- Busisiwe Mkhwebane says that the Consitutional Court's ruling against her on Monday sets a bad precedent
- She argues that it may impair future Public Protectors' ability to perform their duties
- This comes after the Court found that Mkhwebane is liable to personally pay costs relating toa flawed investigation
Public Protector Busisiwe Mkhwebane says that the Constitutional Court's latest judgment against her sets a bad precedent.
She says this is because it will require her to personally pay 15% of the fees incurred by the SA Reserve Bank in the Absa/Bankorp matter.
Mkhwebane argues that this may interfere with future protectors' ability to do their job, as they may be worried about personal cost orders when they make findings.
The Public Protector made the statement on Monday after the Constitutional Court upheld the personal costs order against her, Briefly.co.za has gathered.
The court ruled that Mkhwebane's investigation into Absa/Bankorp was flawed and that she was not honest during the investigation, according to fin24.
Mkhwebane has since said that she disagrees with the ruling that she lied under oath, but has acknowledged that she will not be able to appeal the court's decision.

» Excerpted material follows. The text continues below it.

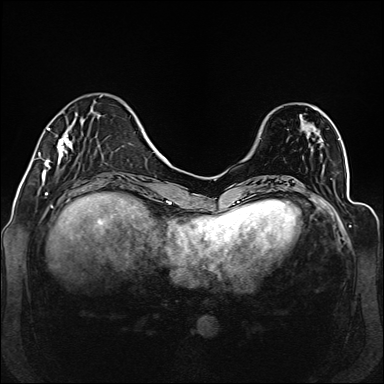
Breast MRI (dynamic contrast-enhanced), one axial slice; position 39 of 160 along the scan axis; dynamic contrast-enhanced series, time point 2 of 6 at this slice position (early post-contrast); 1.5 T; TE 2.3 ms, TR 5.2 ms; 1 mm slice thickness; 384 × 384 image matrix, field of view 330 × 330 mm. Female patient.
Structures marked on this image (semi-automatic segmentation, software-assisted and operator-edited):
- enhancing-tissue mask used for the functional tumour volume (all voxels passing the contrast-enhancement thresholds inside the analysis volume; usually the tumour): bounding box <38,95,103,177> (left, top, right, bottom; pixels)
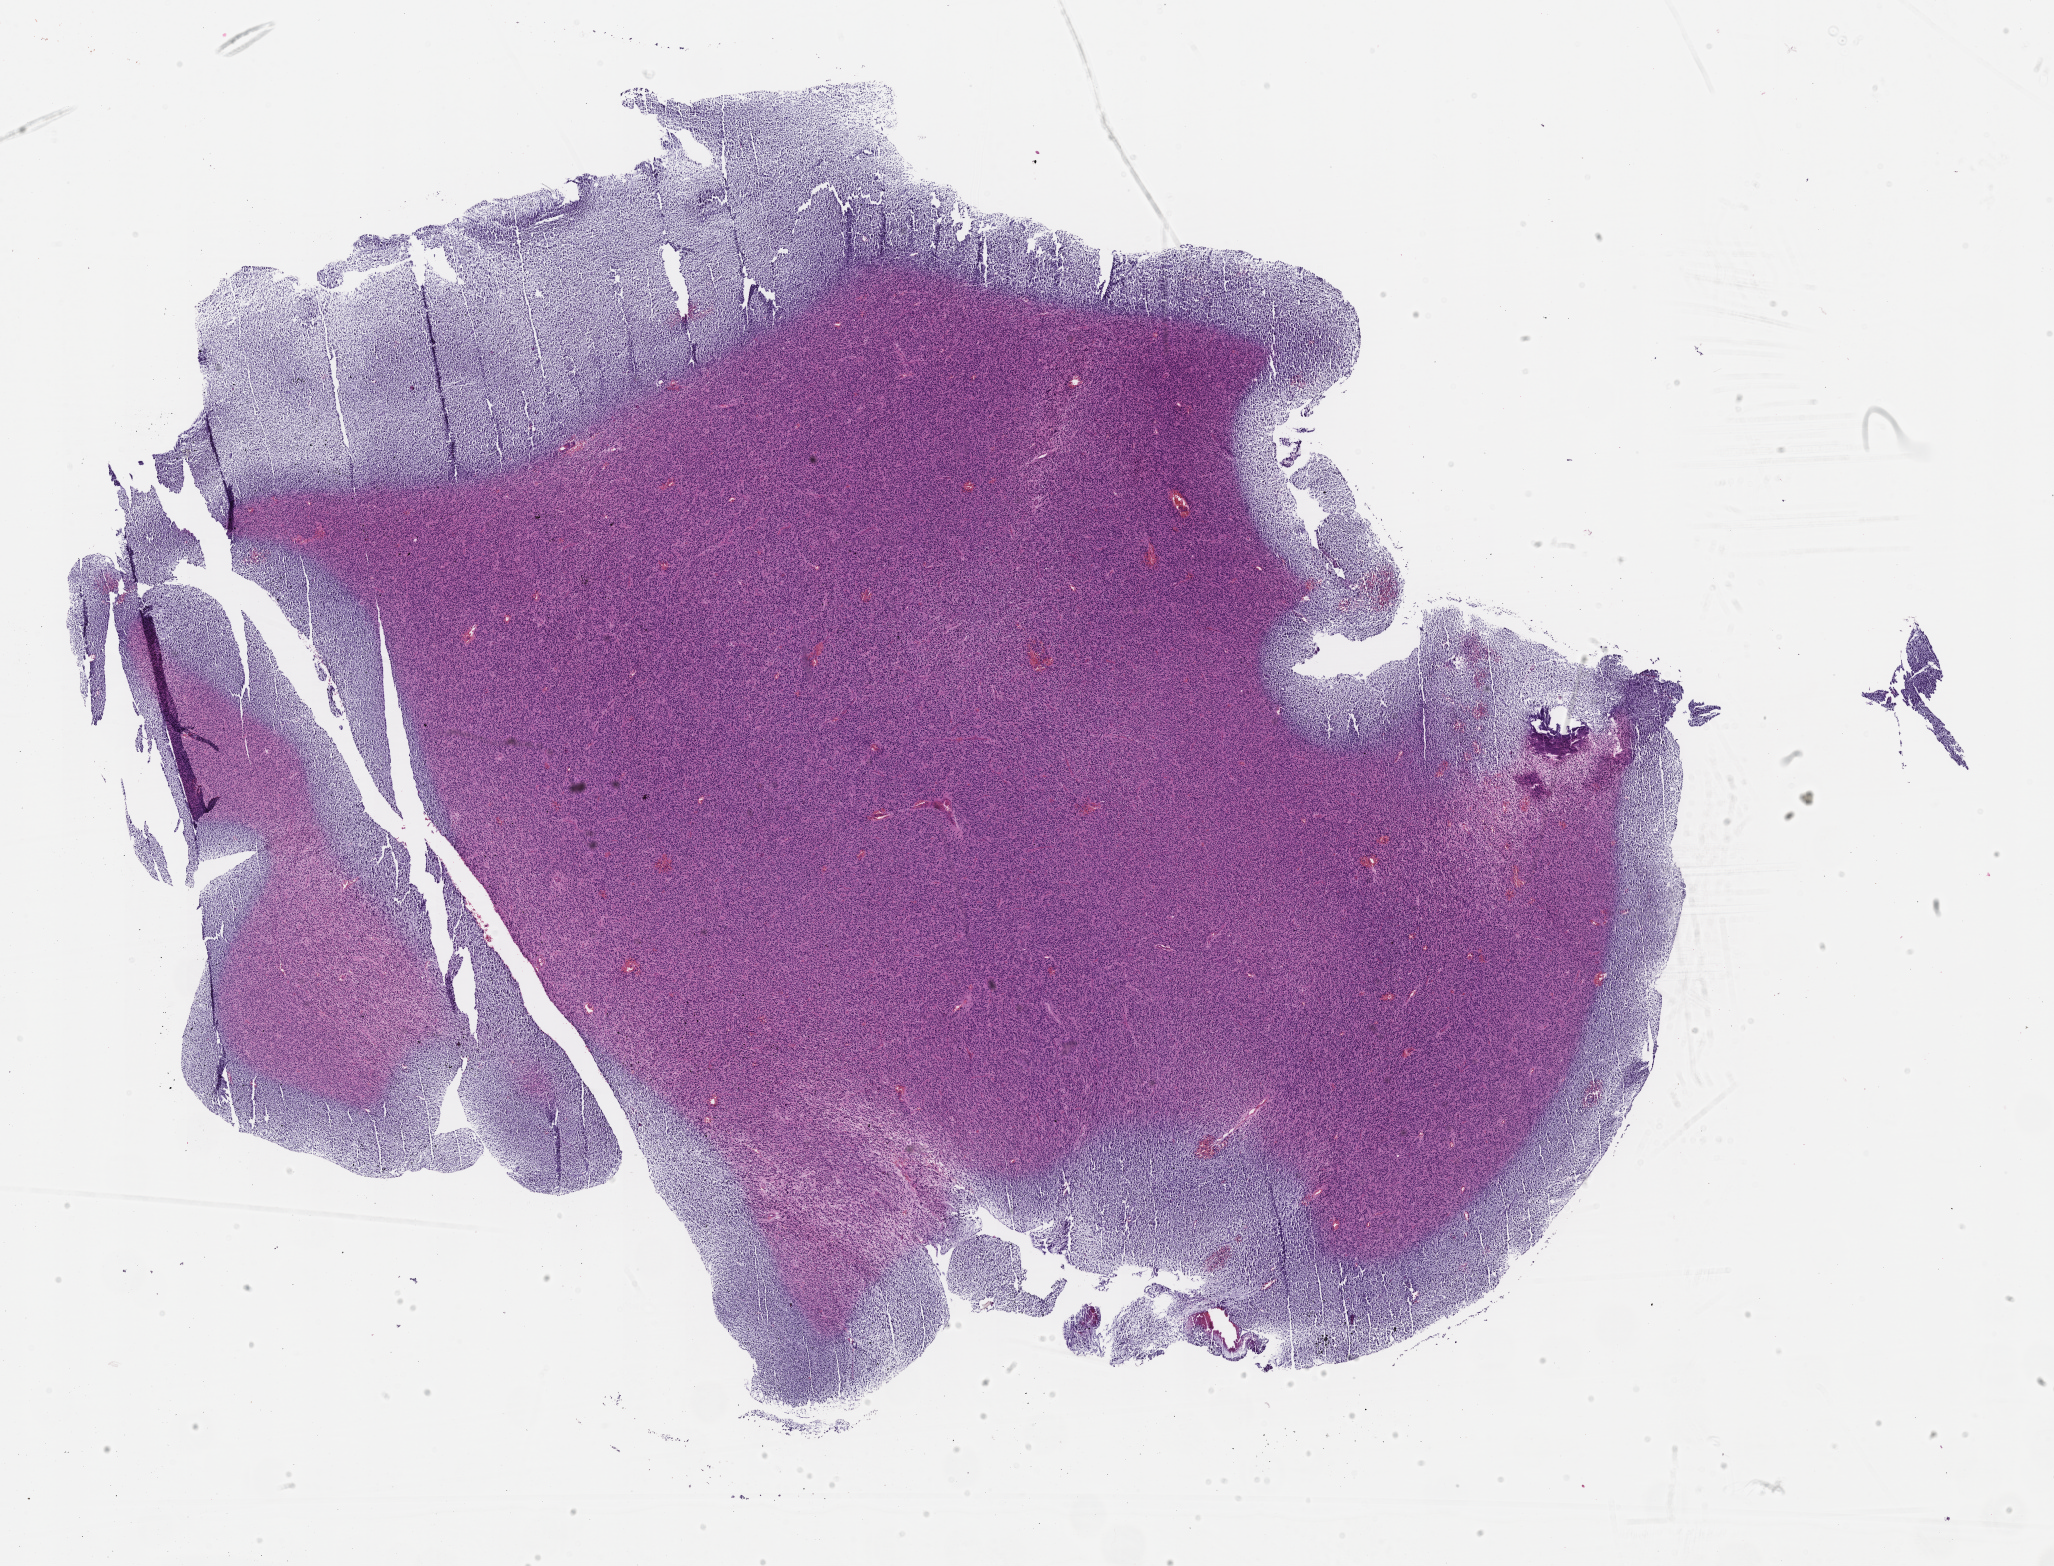
Digitized Hematoxylin and eosin (H&E) stained tissue section (whole slide), shown as a low-resolution overview of the whole scanned area (about 16.7 x 12.7 mm), formalin-fixed paraffin-embedded (FFPE) diagnostic section, sample: primary tumour, brain. Male patient; age at initial diagnosis 57 years.
* pathologic diagnosis: Glioblastoma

The court's ruling has been widely viewed as damning for Mkhwebane. In particular, the court found that Mkhwebane's argument that personal cost orders might impair the Public Protector's ability to perform its duties was baseless.
A statement from the court said that personal costs are a "mechanism to ensure that the conduct of public representatives does not fall egregiously short of what is required of them."